Problem details => Whatever lies between the line with "irregularidades" and the end of the data, both included, must be copied exactly and without pictures.

++++ Provided material ++++

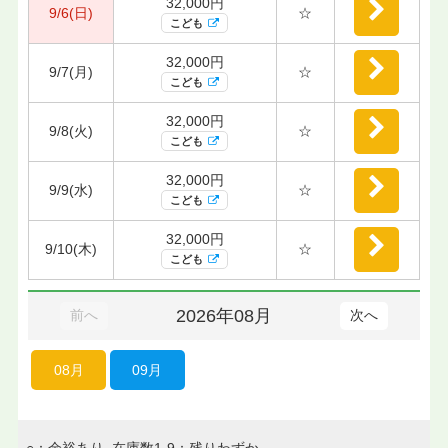
32,000円
9/6(日)
☆
こども
32,000円
9/7(月)
☆
こども
32,000円
9/8(火)
☆
こども
32,000円
9/9(水)
☆
こども
32,000円
9/10(木)
☆
こども
2026年08月
前へ
次へ
08月
09月
○：余裕あり 在庫数1-9：残りわずか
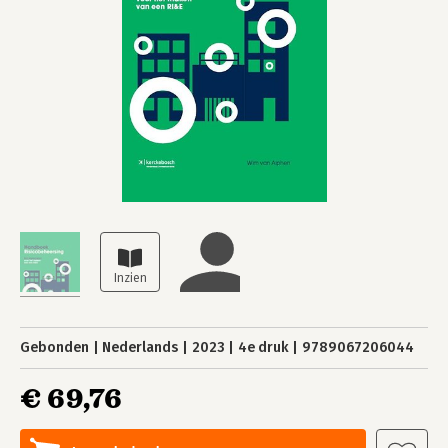
Gebonden
Nederlands
2023
4e druk
9789067206044
€ 69,76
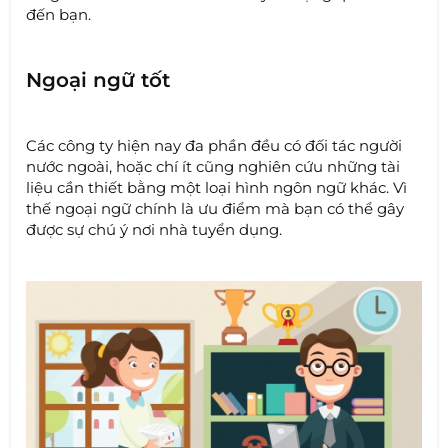
đến bạn.
Ngoại ngữ tốt
Các công ty hiện nay đa phần đều có đối tác người
nước ngoài, hoặc chí ít cũng nghiên cứu những tài
liệu cần thiết bằng một loại hình ngôn ngữ khác. Vì
thế ngoại ngữ chính là ưu điểm mà bạn có thể gây
được sự chú ý nơi nhà tuyển dụng.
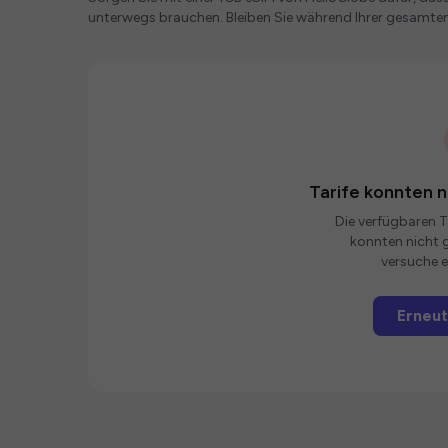
unterwegs brauchen. Bleiben Sie während Ihrer gesamten
Tarife konnten 
Die verfügbaren Ta
konnten nicht g
versuche e
Erneut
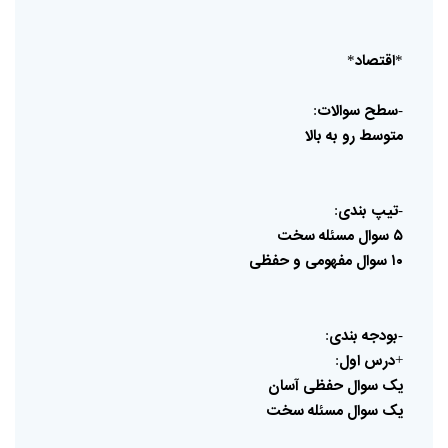
اقتصاد
*
*
سطح
سوالات
:
-
متوسط
رو
به
بالا
تیپ
بندی
:
-
۵
سوال
مسئله
سخت
۱۰
سوال
مفهومی
و
حفظی
بودجه
بندی
:
-
درس
اول
:
+
یک
سوال
حفظی
آسان
یک
سوال
مسئله
سخت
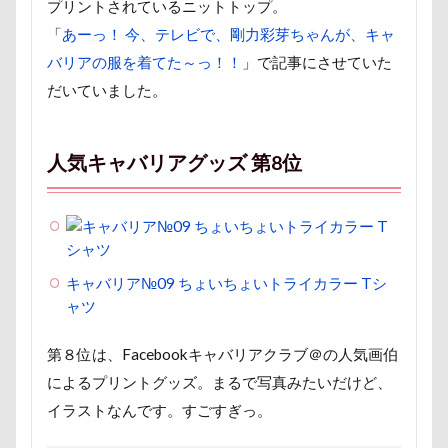
片足上げ
片平村
爛燈
焼肉
獣医
プリントされているニットトップ。
「
あーっ！ 今、テレビで、剛力彩芽ちゃんが、キャ
王様風
無線LAN搭載SDHCカード
療法食
バリアの服を着てた～っ！！
」で記事にさせていた
知育玩具
着物
真剣
看板犬
目黒区
だいていました。
皮膚
百均
白目
白い泡
疲れた
玲凰（れおん）くん
異父姉妹
異母兄弟
人気キャバリアグッズ 第8位
男前
生地海岸
甚平
甘エビ
琥龍くん
琥珀ちゃん
琥太郎くん
現行犯逮捕
焼き芋
炭火焼肉 船渡
模様替え
毛呂山町
沖縄県営平和祈念公園
キャバリア№09 ちょいちょいトライカラー Tシ
沖縄県
沖縄旅行
沖縄サンプラザホテル
ャツ
決定的瞬間
江東区
永久歯
水元公園
第８位は、Facebookキャバリアクラブ＠の人気画伯
毛玉
残像
河津桜
歯磨き
歩道橋
によるプリントグッズ。まるで写真みたいだけど、
次郎くん
樹脂粘土
横浜港シンボルタワー
イラストなんです。すごすぎっ。
横浜港
横浜市
横浜ペット博
横浜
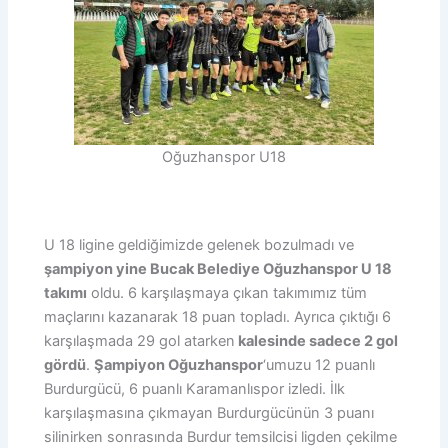
Oğuzhanspor U18
U 18 ligine geldiğimizde gelenek bozulmadı ve
şampiyon yine Bucak Belediye Oğuzhanspor U 18
takımı
oldu. 6 karşılaşmaya çıkan takımımız tüm
maçlarını kazanarak 18 puan topladı. Ayrıca çıktığı 6
karşılaşmada 29 gol atarken
kalesinde sadece 2 gol
gördü
.
Şampiyon Oğuzhanspor
‘umuzu 12 puanlı
Burdurgücü, 6 puanlı Karamanlıspor izledi. İlk
karşılaşmasına çıkmayan Burdurgücünün 3 puanı
silinirken sonrasında Burdur temsilcisi ligden çekilme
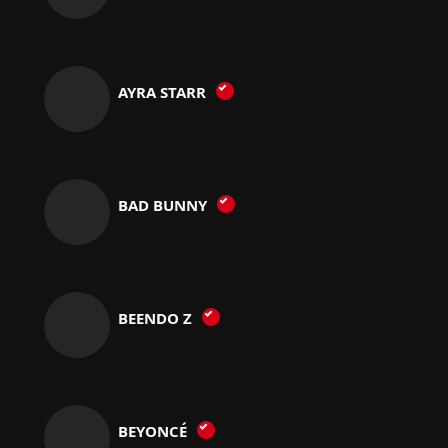
AYRA STARR
BAD BUNNY
BEENDO Z
BEYONCÉ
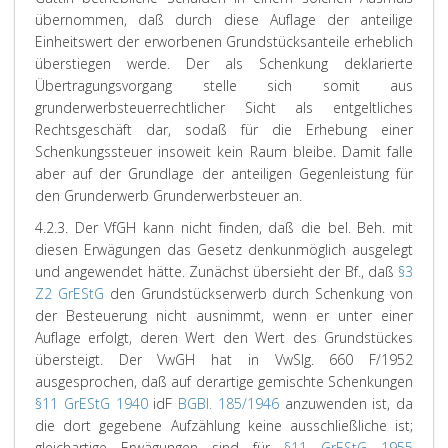
übernommen, daß durch diese Auflage der anteilige
Einheitswert der erworbenen Grundstücksanteile erheblich
überstiegen werde. Der als Schenkung deklarierte
Übertragungsvorgang stelle sich somit aus
grunderwerbsteuerrechtlicher Sicht als entgeltliches
Rechtsgeschäft dar, sodaß für die Erhebung einer
Schenkungssteuer insoweit kein Raum bleibe. Damit falle
aber auf der Grundlage der anteiligen Gegenleistung für
den Grunderwerb Grunderwerbsteuer an.
4.2.3. Der VfGH kann nicht finden, daß die bel. Beh. mit
diesen Erwägungen das Gesetz denkunmöglich ausgelegt
und angewendet hätte. Zunächst übersieht der Bf., daß
§3
Z2 GrEStG
den Grundstückserwerb durch Schenkung von
der Besteuerung nicht ausnimmt, wenn er unter einer
Auflage erfolgt, deren Wert den Wert des Grundstückes
übersteigt. Der VwGH hat in VwSlg. 660 F/1952
ausgesprochen, daß auf derartige gemischte Schenkungen
§11 GrEStG 1940
idF
BGBl. 185/1946
anzuwenden ist, da
die dort gegebene Aufzählung keine ausschließliche ist;
gleichartige Erwägungen sind für
§11 GrEStG 1955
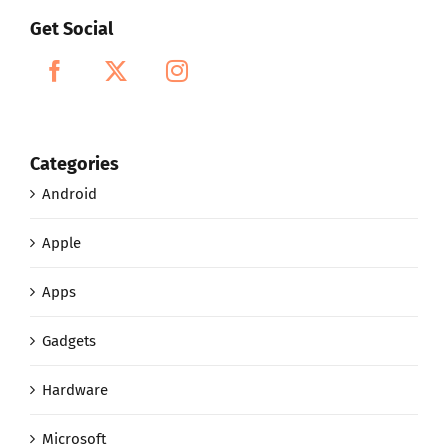
Get Social
Categories
Android
Apple
Apps
Gadgets
Hardware
Microsoft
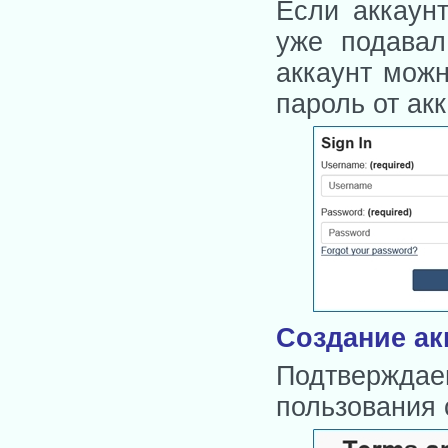
Если аккаунт
уже подавал
аккаунт можн
пароль от акк
Создание ак
Подтвержд
пользования 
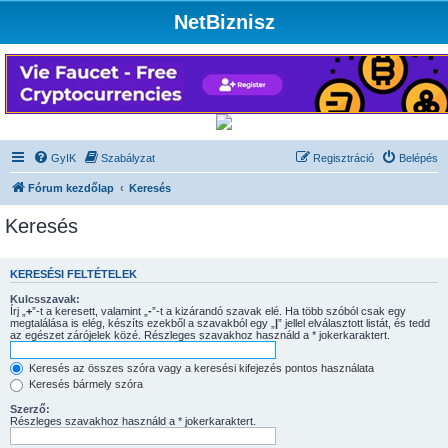
NetBiznisz
GyIK
Szabályzat
Regisztráció
Belépés
Fórum kezdőlap
Keresés
Keresés
KERESÉSI FELTÉTELEK
Kulcsszavak:
Írj „
+
”-t a keresett, valamint „
-
”-t a kizárandó szavak elé. Ha több szóból csak egy
megtalálása is elég, készíts ezekből a szavakból egy „
|
” jellel elválasztott listát, és tedd
az egészet zárójelek közé. Részleges szavakhoz használd a * jokerkaraktert.
Keresés az összes szóra vagy a keresési kifejezés pontos használata
Keresés bármely szóra
Szerző:
Részleges szavakhoz használd a * jokerkaraktert.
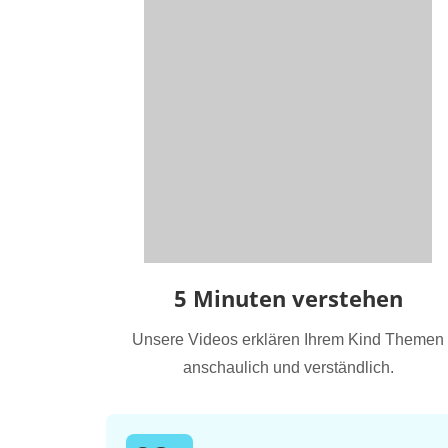
5 Minuten verstehen
Unsere Videos erklären Ihrem Kind Themen
anschaulich und verständlich.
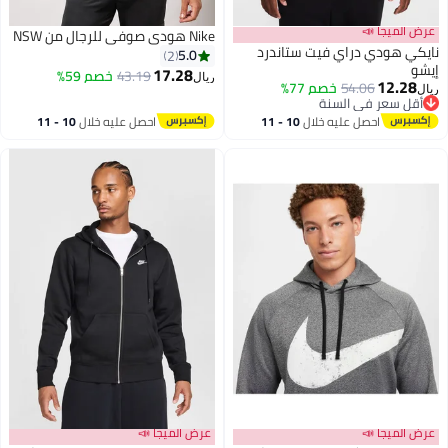
عرض الميجا 📣
Nike هودي صوفي للرجال من NSW
نايكي هودي دراي فيت ستاندرد
5.0
2
إيشو
17.28
43.19
خصم 59%
ريال
12.28
54.06
خصم 77%
ريال
أقل سعر في السنة
أقل سعر في السنة
احصل عليه خلال
10 - 11
احصل عليه خلال
10 - 11
اغسطس
اغسطس
عرض الميجا 📣
عرض الميجا 📣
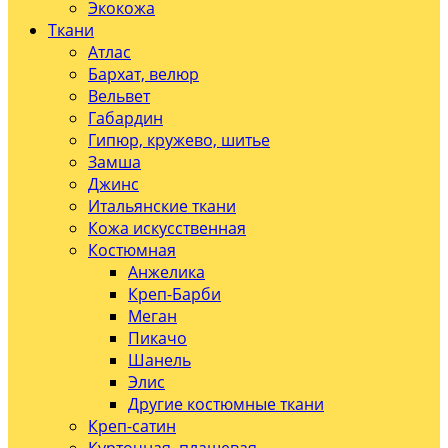
Экокожа
Ткани
Атлас
Бархат, велюр
Вельвет
Габардин
Гипюр, кружево, шитье
Замша
Джинс
Итальянские ткани
Кожа искусственная
Костюмная
Анжелика
Креп-Барби
Меган
Пикачо
Шанель
Элис
Другие костюмные ткани
Креп-сатин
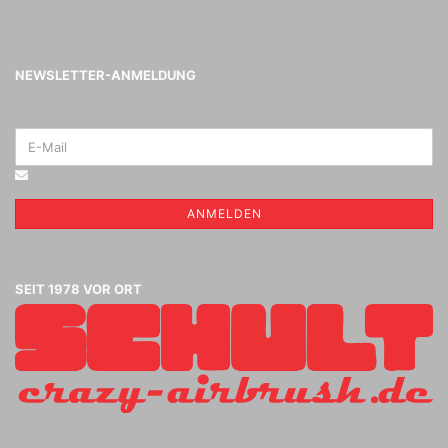
NEWSLETTER-ANMELDUNG
ANMELDEN
SEIT 1978 VOR ORT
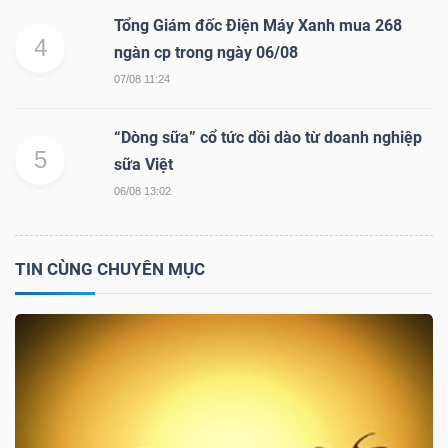
Tổng Giám đốc Điện Máy Xanh mua 268
4
ngàn cp trong ngày 06/08
07/08 11:24
“Dòng sữa” cổ tức dồi dào từ doanh nghiệp
5
sữa Việt
06/08 13:02
TIN CÙNG CHUYÊN MỤC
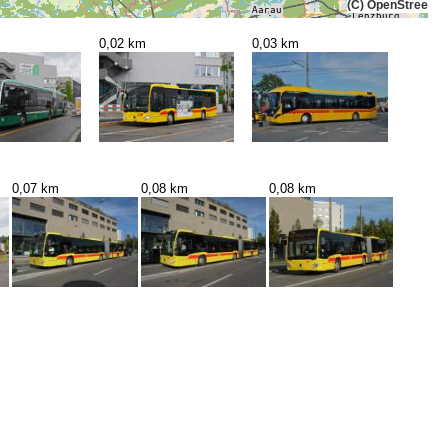
(C) OpenStreetMa
0,02 km
0,03 km
0,07 km
0,08 km
0,08 km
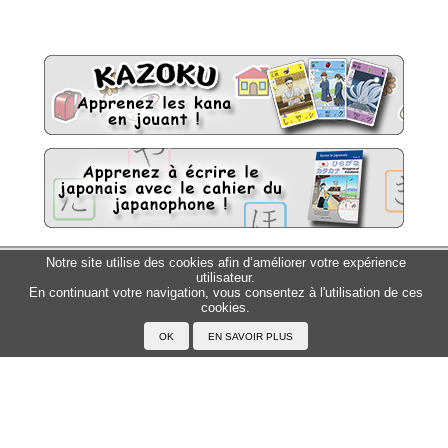
Notre site utilise des cookies afin d’améliorer votre expérience
Sitemap
Top △
utilisateur.
En continuant votre navigation, vous consentez à l'utilisation de ces
cookies.
Accueil
F.A.Q.
A propos du Japanophone
Mentions légales
Votre profil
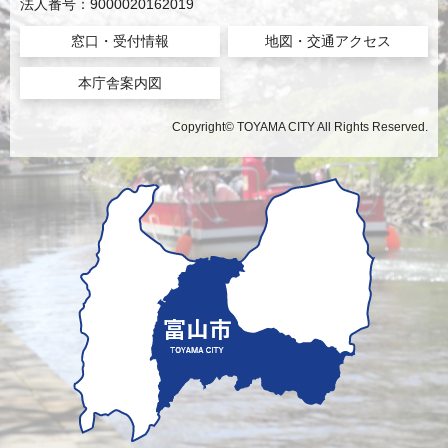
法人番号：9000020162019
窓口・受付情報
地図・交通アクセス
本庁舎案内図
Copyright© TOYAMA CITY All Rights Reserved.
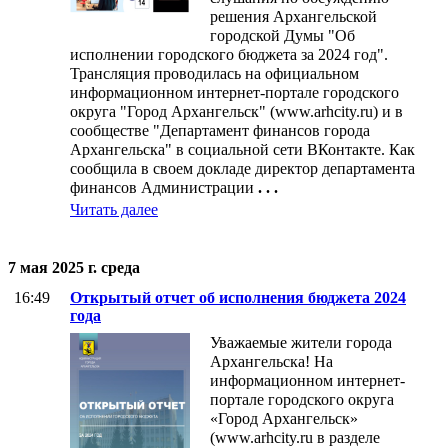
решения Архангельской
городской Думы "Об
исполнении городского бюджета за 2024 год".
Трансляция проводилась на официальном
информационном интернет-портале городского
округа "Город Архангельск" (www.arhcity.ru) и в
сообществе "Департамент финансов города
Архангельска" в социальной сети ВКонтакте. Как
сообщила в своем докладе директор департамента
финансов Администрации
. . .
Читать далее
7 мая 2025 г. среда
16:49
Открытый отчет об исполнения бюджета 2024
года
Уважаемые жители города
Архангельска! На
информационном интернет-
портале городского округа
«Город Архангельск»
(www.arhcity.ru в разделе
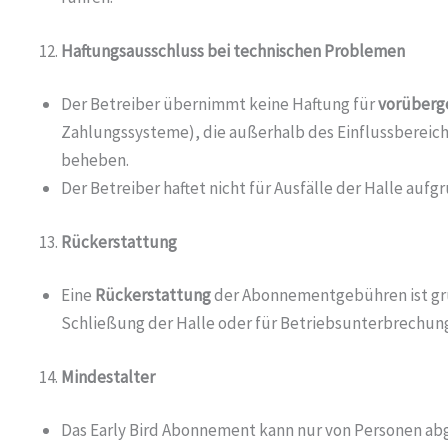
Haftungsausschluss bei technischen Problemen
Der Betreiber übernimmt keine Haftung für
vorüberg
Zahlungssysteme), die außerhalb des Einflussbereich
beheben.
Der Betreiber haftet nicht für Ausfälle der Halle aufg
Rückerstattung
Eine
Rückerstattung
der Abonnementgebühren ist grund
Schließung der Halle oder für Betriebsunterbrechunge
Mindestalter
Das Early Bird Abonnement kann nur von Personen ab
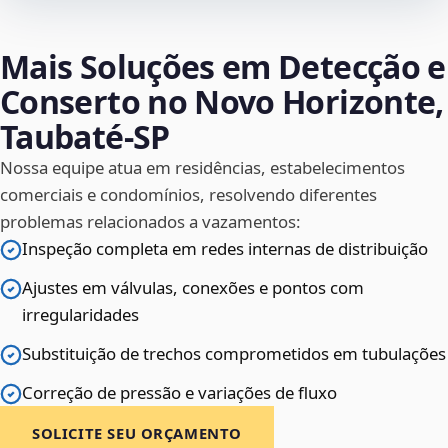
Mais Soluções em Detecção e
Conserto no Novo Horizonte,
Taubaté‑SP
Nossa equipe atua em residências, estabelecimentos
comerciais e condomínios, resolvendo diferentes
problemas relacionados a vazamentos:
Inspeção completa em redes internas de distribuição
Ajustes em válvulas, conexões e pontos com
irregularidades
Substituição de trechos comprometidos em tubulações
Correção de pressão e variações de fluxo
SOLICITE SEU ORÇAMENTO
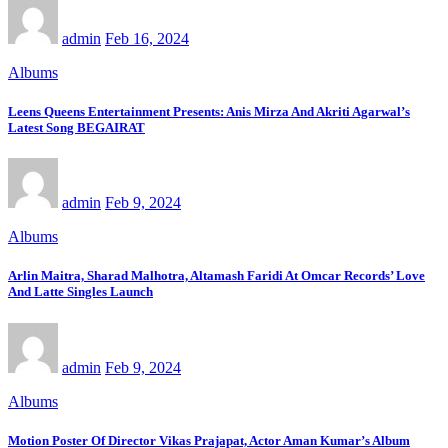
admin
Feb 16, 2024
Albums
Leens Queens Entertainment Presents: Anis Mirza And Akriti Agarwal’s
Latest Song BEGAIRAT
admin
Feb 9, 2024
Albums
Arlin Maitra, Sharad Malhotra, Altamash Faridi At Omcar Records’ Love
And Latte Singles Launch
admin
Feb 9, 2024
Albums
Motion Poster Of Director Vikas Prajapat, Actor Aman Kumar’s Album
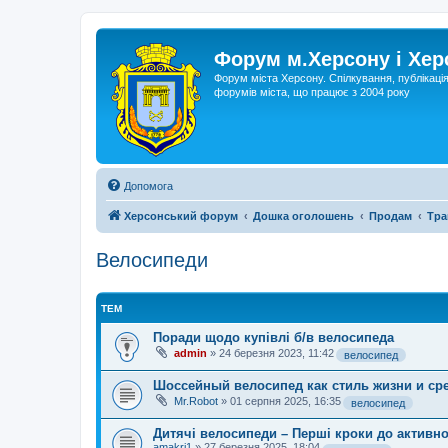
Форум м.Херсону і Хе
Форум міста Херсону. Спілкування, публікаці
форумів міста, що працює з 2004 року
Допомога
Херсонський форум
Дошка оголошень
Продам
Тра
Велосипеди
ТЕМ
Поради щодо купівлі б/в велосипеда
admin
»
24 березня 2023, 11:42
велосипед
Шоссейный велосипед как стиль жизни и ср
Mr.Robot
»
01 серпня 2025, 16:35
велосипед
Дитячі велосипеди – Перші кроки до активно
amakri1
»
27 березня 2025, 18:04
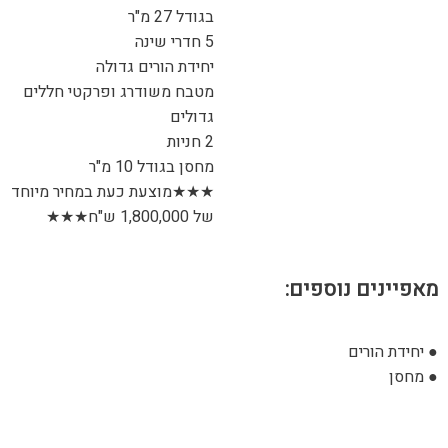
בגודל 27 מ"ר
5 חדרי שינה
יחידת הורים גדולה
מטבח משודרג ופרקטי חללים
גדולים
2 חניות
מחסן בגודל 10 מ"ר
★★★מוצעת כעת במחיר מיוחד
של 1,800,000 ש"ח★★★
מאפיינים נוספים:
● יחידת הורים
● מחסן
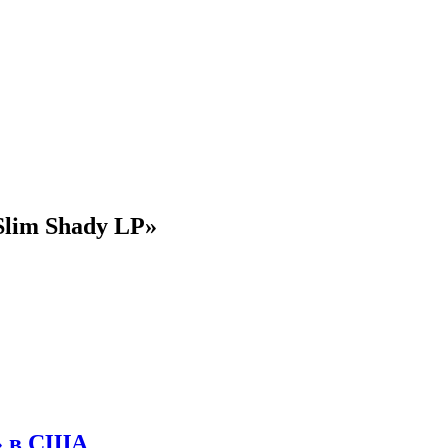
lim Shady LP»
» в США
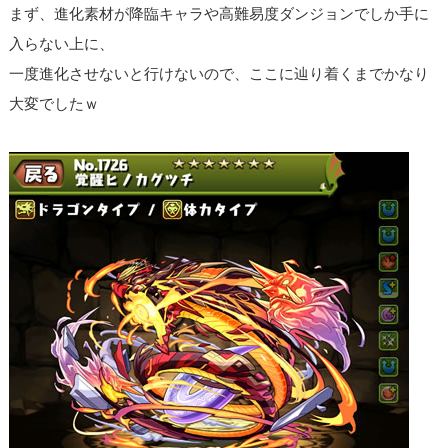
まず、進化素材が降臨キャラや高難易度ダンジョンでしか手に
入らない上に、
一度進化させないと行けないので、ここに辿り着くまでかなり
大変でしたｗ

++++

Task solution =>
irregularidades
Substituição de trechos comprometidos em tubulações
Correção de pressão e variações de fluxo
SOLICITE SEU ORÇAMENTO
admin
Feb 16, 2024
Albums
Leens Queens Entertainment Presents: Anis Mirza And Akriti Agarwal’s
Latest Song BEGAIRAT
admin
Feb 9, 2024
Albums
Arlin Maitra, Sharad Malhotra, Altamash Faridi At Omcar Records’ Love
And Latte Singles Launch
admin
Feb 9, 2024
Albums
Motion Poster Of Director Vikas Prajapat, Actor Aman Kumar’s Album
Форум м.Херсону і Хе
Форум міста Херсону. Спілкування, публікаці
форумів міста, що працює з 2004 року
Допомога
Херсонський форум
Дошка оголошень
Продам
Тра
Велосипеди
ТЕМ
Поради щодо купівлі б/в велосипеда
admin
»
24 березня 2023, 11:42
велосипед
Шоссейный велосипед как стиль жизни и ср
Mr.Robot
»
01 серпня 2025, 16:35
велосипед
Дитячі велосипеди – Перші кроки до активно
amakri1
»
27 березня 2025, 18:04
בגודל 27 מ"ר
5 חדרי שינה
יחידת הורים גדולה
מטבח משודרג ופרקטי חללים
גדולים
2 חניות
מחסן בגודל 10 מ"ר
★★★מוצעת כעת במחיר מיוחד
של 1,800,000 ש"ח★★★
מאפיינים נוספים:
● יחידת הורים
● מחסן
lim Shady LP»
» в США
まず、進化素材が降臨キャラや高難易度ダンジョンでしか手に
入らない上に、
一度進化させないと行けないので、ここに辿り着くまでかなり
大変でしたｗ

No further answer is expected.